La amnistía fiscal de Montoro

A CADA UNO LO SUYO

La anulada amnistía fiscal supone la abdicación del Estado

PEDRO MORENO BRENES

Hagamos memoria. Año 2012, el gobierno del PP recién entrado en la faena de gobernar un país con una grave crisis económica, no tiene otra ocurrencia que aprobar el Real Decreto-Ley 12/2012, de 30 de marzo, por el que se introducen diversas medidas tributarias y administrativas dirigidas a la reducción del déficit público, donde incluyen la denominada ‘declaración tributaria especial’, conocida como la ‘amnistía fiscal’. La Disposición Adicional primera de esta norma posibilitó que los contribuyentes del IRPF, Impuesto de Sociedades y el de No Residentes que eran titulares de bienes o derechos que no se correspondiesen con las rentas declaradas en dichos impuestos, pudieran regularizar su situación tributaria pagando solo el 10% del valor de lo no declarados, sin intereses, recargos, ni multas. Por si fuera poco el ‘regalo’ a los defraudadores, se modificó también la Ley 58/2003, General Tributaria y así su art. 180.2 permite que la regularización logre la exoneración «de su responsabilidad penal, aunque la infracción en su día cometida pudiera ser constitutiva de delito contra la Hacienda Pública». ¡Olé!, pagan mucho menos, se ahorran multas, recargos e intereses y se libran de la responsabilidad penal en caso de delito. Además, la norma no estuvo fina desde el punto de vista técnico hasta el punto que para su interpretación hizo falta el mamotreto de la Orden Ministerial de 31 de mayo de 2012 y sendos Informes de la Dirección General de Tributos.

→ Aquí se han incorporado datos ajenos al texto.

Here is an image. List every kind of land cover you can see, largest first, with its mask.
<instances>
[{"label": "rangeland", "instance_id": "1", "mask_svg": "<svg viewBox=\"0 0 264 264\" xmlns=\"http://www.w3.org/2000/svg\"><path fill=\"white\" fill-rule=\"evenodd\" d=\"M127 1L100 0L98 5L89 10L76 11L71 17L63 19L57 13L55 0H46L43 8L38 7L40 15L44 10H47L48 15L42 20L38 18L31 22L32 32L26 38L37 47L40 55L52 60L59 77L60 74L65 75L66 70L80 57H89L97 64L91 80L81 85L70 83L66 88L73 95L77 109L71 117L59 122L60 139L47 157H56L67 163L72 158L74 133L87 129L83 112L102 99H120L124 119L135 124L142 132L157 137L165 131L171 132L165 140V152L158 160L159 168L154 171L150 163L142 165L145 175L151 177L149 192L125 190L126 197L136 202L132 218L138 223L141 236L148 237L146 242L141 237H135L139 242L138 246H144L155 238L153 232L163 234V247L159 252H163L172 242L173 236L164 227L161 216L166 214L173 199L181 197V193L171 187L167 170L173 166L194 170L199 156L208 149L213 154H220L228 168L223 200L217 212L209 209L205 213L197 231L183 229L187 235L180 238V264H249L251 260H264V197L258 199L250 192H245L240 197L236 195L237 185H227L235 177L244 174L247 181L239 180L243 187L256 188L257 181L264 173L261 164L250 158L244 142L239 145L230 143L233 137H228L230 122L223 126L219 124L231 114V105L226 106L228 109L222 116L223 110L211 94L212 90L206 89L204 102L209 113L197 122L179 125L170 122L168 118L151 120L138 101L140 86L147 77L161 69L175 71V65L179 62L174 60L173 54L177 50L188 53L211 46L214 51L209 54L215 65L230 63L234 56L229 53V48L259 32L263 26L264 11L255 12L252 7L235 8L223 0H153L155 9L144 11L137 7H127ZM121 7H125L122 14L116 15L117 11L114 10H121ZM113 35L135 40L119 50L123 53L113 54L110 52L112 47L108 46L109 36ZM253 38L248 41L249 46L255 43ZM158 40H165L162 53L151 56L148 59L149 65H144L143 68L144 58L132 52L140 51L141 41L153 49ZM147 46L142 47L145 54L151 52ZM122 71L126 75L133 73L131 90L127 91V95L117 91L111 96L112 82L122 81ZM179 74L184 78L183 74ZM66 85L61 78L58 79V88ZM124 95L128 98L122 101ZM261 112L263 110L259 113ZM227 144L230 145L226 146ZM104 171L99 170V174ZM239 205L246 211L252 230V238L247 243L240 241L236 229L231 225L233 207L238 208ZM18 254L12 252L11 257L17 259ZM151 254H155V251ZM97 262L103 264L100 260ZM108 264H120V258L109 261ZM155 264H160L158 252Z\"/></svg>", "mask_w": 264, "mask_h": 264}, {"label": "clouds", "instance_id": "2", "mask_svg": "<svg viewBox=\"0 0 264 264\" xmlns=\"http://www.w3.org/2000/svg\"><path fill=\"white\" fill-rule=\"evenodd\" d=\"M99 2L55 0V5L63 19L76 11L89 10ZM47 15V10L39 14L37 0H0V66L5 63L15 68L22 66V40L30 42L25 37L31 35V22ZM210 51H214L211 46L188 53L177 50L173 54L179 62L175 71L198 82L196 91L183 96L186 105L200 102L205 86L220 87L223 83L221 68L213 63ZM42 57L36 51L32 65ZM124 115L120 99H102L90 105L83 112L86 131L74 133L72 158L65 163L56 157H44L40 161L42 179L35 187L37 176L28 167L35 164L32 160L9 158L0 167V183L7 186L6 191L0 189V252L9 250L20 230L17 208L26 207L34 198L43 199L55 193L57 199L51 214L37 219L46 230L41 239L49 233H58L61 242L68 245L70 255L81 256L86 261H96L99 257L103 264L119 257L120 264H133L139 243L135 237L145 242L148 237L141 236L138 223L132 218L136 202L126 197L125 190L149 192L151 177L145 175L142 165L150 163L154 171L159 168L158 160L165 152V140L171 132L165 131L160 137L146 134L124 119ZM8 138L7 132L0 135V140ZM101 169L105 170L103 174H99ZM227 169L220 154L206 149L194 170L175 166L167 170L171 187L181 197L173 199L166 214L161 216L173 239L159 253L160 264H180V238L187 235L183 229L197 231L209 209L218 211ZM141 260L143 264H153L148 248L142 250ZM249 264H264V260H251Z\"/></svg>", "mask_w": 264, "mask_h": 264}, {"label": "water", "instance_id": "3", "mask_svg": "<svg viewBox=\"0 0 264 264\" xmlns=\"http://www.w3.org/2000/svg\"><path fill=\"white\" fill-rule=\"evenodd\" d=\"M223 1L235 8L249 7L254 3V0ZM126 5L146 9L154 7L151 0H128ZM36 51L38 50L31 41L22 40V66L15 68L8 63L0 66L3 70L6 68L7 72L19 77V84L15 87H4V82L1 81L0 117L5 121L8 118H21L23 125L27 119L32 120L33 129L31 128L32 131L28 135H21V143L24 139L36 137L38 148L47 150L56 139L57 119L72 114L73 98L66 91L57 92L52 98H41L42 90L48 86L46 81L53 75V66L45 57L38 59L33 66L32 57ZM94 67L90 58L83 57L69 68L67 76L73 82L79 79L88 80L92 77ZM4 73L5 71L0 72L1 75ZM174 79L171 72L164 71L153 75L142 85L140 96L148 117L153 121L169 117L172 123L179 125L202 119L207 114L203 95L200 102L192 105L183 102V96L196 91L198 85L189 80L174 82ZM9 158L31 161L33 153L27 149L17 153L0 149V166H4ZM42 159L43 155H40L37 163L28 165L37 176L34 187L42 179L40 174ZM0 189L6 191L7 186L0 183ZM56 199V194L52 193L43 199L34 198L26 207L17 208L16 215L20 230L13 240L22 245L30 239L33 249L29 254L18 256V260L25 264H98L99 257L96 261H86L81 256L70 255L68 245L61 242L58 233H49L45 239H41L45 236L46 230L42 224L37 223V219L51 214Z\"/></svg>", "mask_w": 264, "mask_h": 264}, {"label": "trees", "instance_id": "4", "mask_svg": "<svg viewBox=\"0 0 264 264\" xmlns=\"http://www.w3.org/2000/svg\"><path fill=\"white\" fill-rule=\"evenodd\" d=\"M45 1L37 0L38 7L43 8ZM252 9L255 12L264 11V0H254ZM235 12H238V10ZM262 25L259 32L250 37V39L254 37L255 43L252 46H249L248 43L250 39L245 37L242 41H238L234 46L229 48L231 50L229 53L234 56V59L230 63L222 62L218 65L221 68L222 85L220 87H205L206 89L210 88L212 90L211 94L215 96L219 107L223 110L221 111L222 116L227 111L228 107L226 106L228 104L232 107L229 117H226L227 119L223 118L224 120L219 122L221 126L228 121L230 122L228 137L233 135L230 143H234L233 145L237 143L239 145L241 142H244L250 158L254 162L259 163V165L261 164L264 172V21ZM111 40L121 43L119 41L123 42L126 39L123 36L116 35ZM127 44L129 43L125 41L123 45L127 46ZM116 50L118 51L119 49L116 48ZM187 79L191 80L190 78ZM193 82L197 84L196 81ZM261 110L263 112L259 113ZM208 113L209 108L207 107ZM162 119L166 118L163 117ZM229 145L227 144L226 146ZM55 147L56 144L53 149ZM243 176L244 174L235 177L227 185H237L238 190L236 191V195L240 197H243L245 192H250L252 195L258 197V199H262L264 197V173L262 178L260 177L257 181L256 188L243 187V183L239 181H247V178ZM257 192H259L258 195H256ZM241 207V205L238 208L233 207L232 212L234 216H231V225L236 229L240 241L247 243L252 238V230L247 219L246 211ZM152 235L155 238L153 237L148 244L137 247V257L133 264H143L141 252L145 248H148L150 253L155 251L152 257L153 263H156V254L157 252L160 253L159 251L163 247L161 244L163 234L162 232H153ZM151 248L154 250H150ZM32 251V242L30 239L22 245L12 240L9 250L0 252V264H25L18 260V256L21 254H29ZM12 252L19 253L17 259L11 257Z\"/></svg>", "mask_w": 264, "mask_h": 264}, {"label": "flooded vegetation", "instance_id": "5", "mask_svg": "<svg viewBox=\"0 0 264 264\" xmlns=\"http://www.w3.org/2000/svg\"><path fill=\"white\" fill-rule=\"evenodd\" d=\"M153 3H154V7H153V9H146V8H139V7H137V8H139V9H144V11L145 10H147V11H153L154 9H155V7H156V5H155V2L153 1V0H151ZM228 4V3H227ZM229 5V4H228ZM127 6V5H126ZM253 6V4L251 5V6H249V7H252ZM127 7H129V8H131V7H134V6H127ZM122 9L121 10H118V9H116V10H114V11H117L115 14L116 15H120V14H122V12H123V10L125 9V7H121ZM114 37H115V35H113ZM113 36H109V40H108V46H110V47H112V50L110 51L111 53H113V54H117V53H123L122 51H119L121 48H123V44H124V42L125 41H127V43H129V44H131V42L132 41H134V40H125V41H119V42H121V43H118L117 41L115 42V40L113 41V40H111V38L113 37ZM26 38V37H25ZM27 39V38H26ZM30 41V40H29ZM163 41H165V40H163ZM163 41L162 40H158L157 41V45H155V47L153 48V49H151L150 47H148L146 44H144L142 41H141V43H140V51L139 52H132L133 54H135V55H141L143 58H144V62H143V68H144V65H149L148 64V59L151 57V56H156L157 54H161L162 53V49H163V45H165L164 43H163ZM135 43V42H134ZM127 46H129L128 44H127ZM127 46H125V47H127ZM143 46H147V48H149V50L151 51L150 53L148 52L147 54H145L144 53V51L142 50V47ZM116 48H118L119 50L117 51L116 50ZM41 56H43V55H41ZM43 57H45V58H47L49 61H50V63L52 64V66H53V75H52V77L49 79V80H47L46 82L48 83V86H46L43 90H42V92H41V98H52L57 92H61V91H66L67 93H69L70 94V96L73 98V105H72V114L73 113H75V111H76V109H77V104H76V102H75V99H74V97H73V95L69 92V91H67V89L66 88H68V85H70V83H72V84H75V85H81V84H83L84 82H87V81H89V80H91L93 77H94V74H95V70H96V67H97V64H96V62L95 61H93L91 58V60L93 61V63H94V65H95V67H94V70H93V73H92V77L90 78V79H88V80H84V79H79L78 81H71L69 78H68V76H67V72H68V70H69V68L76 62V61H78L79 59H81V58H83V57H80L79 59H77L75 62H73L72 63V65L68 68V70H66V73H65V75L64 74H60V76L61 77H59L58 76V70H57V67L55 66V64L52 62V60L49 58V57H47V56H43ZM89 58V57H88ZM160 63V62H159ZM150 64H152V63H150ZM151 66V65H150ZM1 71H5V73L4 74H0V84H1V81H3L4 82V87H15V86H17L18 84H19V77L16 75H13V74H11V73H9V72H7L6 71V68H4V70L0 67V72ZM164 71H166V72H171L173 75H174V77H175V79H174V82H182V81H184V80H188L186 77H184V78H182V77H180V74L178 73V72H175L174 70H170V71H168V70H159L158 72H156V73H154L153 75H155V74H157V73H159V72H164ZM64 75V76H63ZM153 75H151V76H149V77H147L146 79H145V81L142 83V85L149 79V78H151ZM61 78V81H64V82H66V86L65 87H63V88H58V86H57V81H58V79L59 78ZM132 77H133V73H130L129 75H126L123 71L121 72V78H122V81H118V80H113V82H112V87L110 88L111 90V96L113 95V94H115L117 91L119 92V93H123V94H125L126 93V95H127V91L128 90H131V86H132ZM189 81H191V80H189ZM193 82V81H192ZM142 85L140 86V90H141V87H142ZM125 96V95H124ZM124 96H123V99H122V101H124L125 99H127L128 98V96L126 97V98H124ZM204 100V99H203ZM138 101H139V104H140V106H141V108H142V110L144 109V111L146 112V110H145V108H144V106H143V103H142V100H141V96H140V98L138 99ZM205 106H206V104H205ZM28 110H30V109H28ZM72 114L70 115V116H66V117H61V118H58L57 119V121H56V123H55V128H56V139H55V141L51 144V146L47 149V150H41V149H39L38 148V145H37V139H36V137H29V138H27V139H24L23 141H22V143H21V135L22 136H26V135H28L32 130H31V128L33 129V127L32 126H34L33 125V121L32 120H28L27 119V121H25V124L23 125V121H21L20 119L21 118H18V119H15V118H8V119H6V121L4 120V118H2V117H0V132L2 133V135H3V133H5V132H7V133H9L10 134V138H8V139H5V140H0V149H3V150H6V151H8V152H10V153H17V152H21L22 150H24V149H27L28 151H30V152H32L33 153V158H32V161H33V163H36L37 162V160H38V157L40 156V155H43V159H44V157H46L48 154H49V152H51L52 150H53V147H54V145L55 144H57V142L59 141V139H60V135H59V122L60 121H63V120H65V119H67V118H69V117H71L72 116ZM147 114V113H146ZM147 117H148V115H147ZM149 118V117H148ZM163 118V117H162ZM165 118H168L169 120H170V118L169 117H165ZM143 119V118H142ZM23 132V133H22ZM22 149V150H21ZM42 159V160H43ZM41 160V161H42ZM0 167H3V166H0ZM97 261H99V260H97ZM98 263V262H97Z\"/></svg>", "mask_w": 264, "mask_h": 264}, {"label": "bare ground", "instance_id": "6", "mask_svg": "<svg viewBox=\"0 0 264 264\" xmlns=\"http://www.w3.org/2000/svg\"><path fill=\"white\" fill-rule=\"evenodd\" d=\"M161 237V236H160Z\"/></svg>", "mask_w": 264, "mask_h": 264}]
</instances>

El artículo 31.1 de la Constitución debe ser el canon a seguir en estos menesteres de la Hacienda: «Todos contribuirán al sostenimiento de los gastos públicos de acuerdo con su capacidad económica mediante un sistema tributario justo inspirado en los principios de igualdad y progresividad que, en ningún caso, tendrá alcance confiscatorio». Ambas normas se llevan mal, pero deber ganar la más fuerte, es decir, la Constitución por ser la norma suprema de nuestro ordenamiento; por eso el TC ha declarado nula la mencionada disposición por vulnerar el artículo 86.1 de la Constitución, que prohíbe que el decreto-ley afecte «de forma relevante o sustancial» a los derechos y deberes consagrados en el Título I de la Constitución, donde se incluye el mencionado deber de todos de contribuir «al sostenimiento de los gastos públicos».

El TC saca pecho y dice que el precepto anulado «en lugar de servir a la lucha contra el fraude fiscal, se aprovechan del mismo» y «supone la abdicación del Estado ante su obligación de hacer efectivo el deber de todos de concurrir al sostenimiento de los gastos públicos». No comparto, sin embargo, que los efectos de la sentencia no impliquen la anulación de las declaraciones tributarias afectadas en base a una difusa apelación a la ‘seguridad jurídica’. Por puro civismo, que al menos les hagan escribir mil veces la frase del poeta estadounidense Oliver Wendell Holmes «Los impuestos son el precio de vivir en una sociedad civilizada.»